## HOW TO COMPLETE THIS TASK
Only lines holding "operatori" are wanted; copy each of them from the records below.

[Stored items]
▽
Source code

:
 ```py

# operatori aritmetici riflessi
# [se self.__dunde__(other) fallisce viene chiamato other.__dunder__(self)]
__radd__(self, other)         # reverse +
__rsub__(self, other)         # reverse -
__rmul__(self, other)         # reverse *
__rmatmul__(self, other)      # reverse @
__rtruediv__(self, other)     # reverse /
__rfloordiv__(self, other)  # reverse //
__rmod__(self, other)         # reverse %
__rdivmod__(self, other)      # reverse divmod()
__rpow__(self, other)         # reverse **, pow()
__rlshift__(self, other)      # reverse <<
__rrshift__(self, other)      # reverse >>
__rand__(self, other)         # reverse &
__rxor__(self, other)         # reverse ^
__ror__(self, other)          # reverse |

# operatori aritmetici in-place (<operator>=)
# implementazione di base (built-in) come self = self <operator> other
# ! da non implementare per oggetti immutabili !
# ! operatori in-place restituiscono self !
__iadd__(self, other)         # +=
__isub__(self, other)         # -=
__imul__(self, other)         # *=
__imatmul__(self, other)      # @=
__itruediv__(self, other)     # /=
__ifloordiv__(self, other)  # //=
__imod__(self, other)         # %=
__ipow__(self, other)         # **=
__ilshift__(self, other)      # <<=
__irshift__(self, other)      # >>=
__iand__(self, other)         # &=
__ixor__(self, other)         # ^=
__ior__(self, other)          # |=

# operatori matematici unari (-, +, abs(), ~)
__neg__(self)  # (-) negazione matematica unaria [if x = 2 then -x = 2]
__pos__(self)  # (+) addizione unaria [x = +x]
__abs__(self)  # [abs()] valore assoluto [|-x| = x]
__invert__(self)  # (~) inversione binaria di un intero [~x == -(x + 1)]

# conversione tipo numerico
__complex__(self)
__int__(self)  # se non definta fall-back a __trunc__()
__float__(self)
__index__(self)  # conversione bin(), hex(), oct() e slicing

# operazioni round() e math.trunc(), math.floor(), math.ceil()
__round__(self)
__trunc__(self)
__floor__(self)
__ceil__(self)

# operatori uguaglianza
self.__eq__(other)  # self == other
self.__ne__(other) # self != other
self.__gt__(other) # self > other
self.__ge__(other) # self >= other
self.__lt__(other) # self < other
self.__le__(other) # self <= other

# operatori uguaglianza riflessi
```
△
▽
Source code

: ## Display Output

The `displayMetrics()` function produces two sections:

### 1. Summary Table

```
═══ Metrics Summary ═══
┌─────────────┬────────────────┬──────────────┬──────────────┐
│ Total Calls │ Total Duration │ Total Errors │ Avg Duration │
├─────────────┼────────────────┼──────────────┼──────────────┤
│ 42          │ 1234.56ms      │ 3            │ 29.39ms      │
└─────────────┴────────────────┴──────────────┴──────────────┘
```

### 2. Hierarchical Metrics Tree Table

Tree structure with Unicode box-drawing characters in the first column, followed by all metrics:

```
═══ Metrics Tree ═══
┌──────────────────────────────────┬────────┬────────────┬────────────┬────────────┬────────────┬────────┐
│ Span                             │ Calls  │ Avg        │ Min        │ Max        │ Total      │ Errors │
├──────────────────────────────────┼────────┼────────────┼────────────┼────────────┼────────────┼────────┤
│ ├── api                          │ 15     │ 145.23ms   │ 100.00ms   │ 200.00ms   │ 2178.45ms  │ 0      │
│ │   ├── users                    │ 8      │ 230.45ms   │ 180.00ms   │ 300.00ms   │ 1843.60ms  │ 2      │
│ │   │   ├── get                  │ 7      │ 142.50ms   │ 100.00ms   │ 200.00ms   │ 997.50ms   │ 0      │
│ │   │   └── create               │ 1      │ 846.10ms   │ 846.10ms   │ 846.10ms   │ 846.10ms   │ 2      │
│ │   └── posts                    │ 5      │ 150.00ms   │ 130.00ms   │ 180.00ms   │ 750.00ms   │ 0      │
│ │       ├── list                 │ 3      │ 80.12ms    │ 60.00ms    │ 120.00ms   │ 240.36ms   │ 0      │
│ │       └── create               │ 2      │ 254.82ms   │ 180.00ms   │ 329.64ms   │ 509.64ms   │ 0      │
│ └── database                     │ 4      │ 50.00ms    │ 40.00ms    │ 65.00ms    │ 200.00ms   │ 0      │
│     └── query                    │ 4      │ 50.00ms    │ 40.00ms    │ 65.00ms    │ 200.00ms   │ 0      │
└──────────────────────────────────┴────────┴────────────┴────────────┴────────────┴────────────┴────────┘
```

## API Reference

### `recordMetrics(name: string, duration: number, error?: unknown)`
△
▽
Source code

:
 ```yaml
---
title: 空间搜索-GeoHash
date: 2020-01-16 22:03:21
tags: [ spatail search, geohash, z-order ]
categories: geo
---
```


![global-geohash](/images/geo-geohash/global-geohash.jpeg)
△
## RESPONSE
# operatori aritmetici riflessi
# operatori aritmetici in-place (<operator>=)
# ! operatori in-place restituiscono self !
# operatori matematici unari (-, +, abs(), ~)
# operatori uguaglianza
# operatori uguaglianza riflessi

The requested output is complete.